Вслед из-за стола попробовала подняться и Маня, но покачнулась и упала на стул на котором только что сидела.
--Ах, ты подруга, подруга. Вот что мне с тобой делать? Ну, давай-ка попробуем ещё разок.
Покачиваясь, поддерживаемая Ульяной, Маня дошла до кровати. Уснула она моментально, как только её растрёпанная голова коснулась подушки. Ульяна прикрыла подругу одеялом и тоже пошла спать. Лёжа в постеле, она думала о подруге, о том, что большого счастья не было и у Мани, хотя в отлчие от неё, Ульяны, у неё были дети и муж.

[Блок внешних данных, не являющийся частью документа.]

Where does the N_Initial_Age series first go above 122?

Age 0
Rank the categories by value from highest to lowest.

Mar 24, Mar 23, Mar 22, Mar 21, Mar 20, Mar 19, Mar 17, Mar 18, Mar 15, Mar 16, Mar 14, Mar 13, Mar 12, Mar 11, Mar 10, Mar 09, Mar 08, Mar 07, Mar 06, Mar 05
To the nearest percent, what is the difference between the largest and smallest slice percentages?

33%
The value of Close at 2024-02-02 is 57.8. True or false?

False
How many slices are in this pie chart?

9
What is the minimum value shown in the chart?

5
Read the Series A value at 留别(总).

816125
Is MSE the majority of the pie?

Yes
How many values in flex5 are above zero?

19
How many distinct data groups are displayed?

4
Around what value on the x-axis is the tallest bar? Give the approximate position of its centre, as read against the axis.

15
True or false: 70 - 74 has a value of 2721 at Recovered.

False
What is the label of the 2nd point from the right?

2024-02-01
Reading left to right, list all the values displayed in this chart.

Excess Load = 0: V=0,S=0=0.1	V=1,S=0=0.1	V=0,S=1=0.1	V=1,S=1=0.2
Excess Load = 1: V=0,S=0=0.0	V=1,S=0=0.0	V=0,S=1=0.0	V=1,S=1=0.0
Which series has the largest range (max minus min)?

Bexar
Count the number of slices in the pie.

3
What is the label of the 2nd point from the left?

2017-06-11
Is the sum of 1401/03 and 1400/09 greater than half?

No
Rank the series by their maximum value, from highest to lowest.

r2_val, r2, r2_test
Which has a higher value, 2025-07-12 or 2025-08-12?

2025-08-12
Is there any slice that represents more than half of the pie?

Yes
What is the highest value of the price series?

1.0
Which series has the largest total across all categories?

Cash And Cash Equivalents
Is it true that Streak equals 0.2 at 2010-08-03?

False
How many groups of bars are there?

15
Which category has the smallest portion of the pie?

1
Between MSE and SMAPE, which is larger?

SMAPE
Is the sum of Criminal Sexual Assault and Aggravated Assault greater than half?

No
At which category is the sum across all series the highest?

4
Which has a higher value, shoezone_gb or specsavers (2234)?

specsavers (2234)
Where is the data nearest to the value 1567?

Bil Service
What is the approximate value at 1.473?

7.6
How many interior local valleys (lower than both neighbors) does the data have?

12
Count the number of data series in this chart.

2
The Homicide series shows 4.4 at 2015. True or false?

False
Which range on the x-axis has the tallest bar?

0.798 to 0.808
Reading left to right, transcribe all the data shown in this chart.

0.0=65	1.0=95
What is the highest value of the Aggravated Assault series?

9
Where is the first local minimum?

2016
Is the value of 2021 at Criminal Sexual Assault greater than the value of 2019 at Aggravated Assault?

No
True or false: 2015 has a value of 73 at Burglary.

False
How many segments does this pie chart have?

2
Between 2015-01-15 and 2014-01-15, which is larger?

«Хорошо, что хоть не спилась с ним, а то ведь как бывает, - в полудрёме продолжала думать Ульяна, --со стола нужно было бы убрать.... да ладно уж, пусть до завтра...Отдохнуть тоже надо....»
Ульяна постепенно погрузилась в сон. Но выспаться ей не пришлось. Ульяне снился сон, снилось что она медленно поднимается в гору. Гора была высокая и крутая. Она уже устала, ноги отяжелели, сердце бухало, как паровой молот. Из-за высокой горы не было видно ни неба, ни солнца, ничего кроме голых камней. Камни срывались из-под ног и с оглушительным грохотом скатывались вниз.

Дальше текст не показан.